この模擬試験を実施した目的はつぎの2つです。

① 当該学年の1学期までの学習内容をしっかりと理解できているかの確認

② 公立中学に進学する予定の同学年の生徒の中での相対評価を知る

 ①については学校のテストなどで満点をとっていたとしても、今回の模試の単元別の正答率ではできていない、ということもあります。学校のテストは「できる問題」しか出題されません。この模試では、学んだ内容を利用して思考力も試されています。より深く学習内容の理解を試されているということです。

 ②については、ふつう(私立中受験をしない)の小5で3600人、小6で5000人の中での自分の相対評価を知ることになります。もちろん1回の模試の結果がすべてできはありませんが、相対評価を知る機会が今の学校ではまったくない中で、お子さんの「今現在の学力の位置」を知ることは今後の進路選択でとても重要だと思います。

 帳票のみかたですが、先ずは「領域別学習診断」をしっかりとお子さんと見て下さい。ここがこの模試の最大の目的です。とくに単元ごとの平均点とお子さんのとった点数を比較して下さい。平均点よりも自分の得点が低い単元は「要復習」の単元です。また、単元ごとのアドバイスについてもお子さんと一緒にしっかりと目を通していただけるとありがたいです。

 つぎに「得点分布と順位換算」の表をご覧になって下さい。正規分布よりもちょっと上に振れていますが、それでも学校のテストとは違ってより正規分布に近いものになっています。つまり、現時点での「自分の位置」がはっきりと出ている、ということです。

 高校入試を考えると「上位15%ぐらいまで」が「県立の進学重点校、進学重点エントリー校」への合格ができるラインになります。地域の準トップ校だとしても「上位30%ぐらいまで」となります。この後、どのあたりの高校を目指していくかで違ってきますが、ある程度は「今の位置」をしって、毎日の学習や生活の見直しをすることも必要になってくるはずです。
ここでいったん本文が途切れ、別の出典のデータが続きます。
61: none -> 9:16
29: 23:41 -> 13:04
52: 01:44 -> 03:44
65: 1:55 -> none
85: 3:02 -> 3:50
 今ではこうした相対評価には親も慣れていないので、ある意味で「かなりショック」な部分もあるかと思います。しかし、繰り返しますが、今のお子さんの位置をしっかりと親が把握することが、これからのお子さんの学習計画をたてる大切な判断材料だということです。学校の評価は「絶対評価」です。簡単にいうと他のお子さんとの比較ではなく、自分がどれだけ課題を解決したかの評価です。しかし、高校入試は相対的な評価になります。

 数字のことばかりをお話しして申し訳ありませんが、この1枚の帳票からさまざまなことが読みとれ、それをもとにしてこれからのお子さんの進む道を劇的に変えるきっかけにもなると思ってのことです。個別にご心配なことがあれば遠慮なくご相談下さい。

 なお、デルタ株の感染拡大の中でいましばらくは塾に直接来ていただいての面談は中止させていただきます。10月になりましたら様子も変わってくると思います。とりあえずはLINEでご相談等をしていただければありがたいです。必要に応じてオンラインでの面談もさせていただきます。よろしくお願いいたします。

 追伸 今回は「英語」も実施しています。今春から中学校の英語の教科書が改訂され、小学校で学習した内容は「既習のこと」として扱われるようになりました。とくに単語、熟語の語彙がたくさん「すでに学んだもの」として教科書では使われています。しかし、小学校で「しっかりと英語の学習がされているか」というとかなり疑問符がつきます。とりあえず、この模試の英語の偏差値が50前後をこえていればそれほど問題ではありませんが、それを下回っている場合は、中学入学後の英語の学習がかなり不安です。塾でも冬講習から「中学入学準備講座」を解説して英語の学習をしっかりと進めていきますが、保護者の方もちょっと気にかけておいて下さい。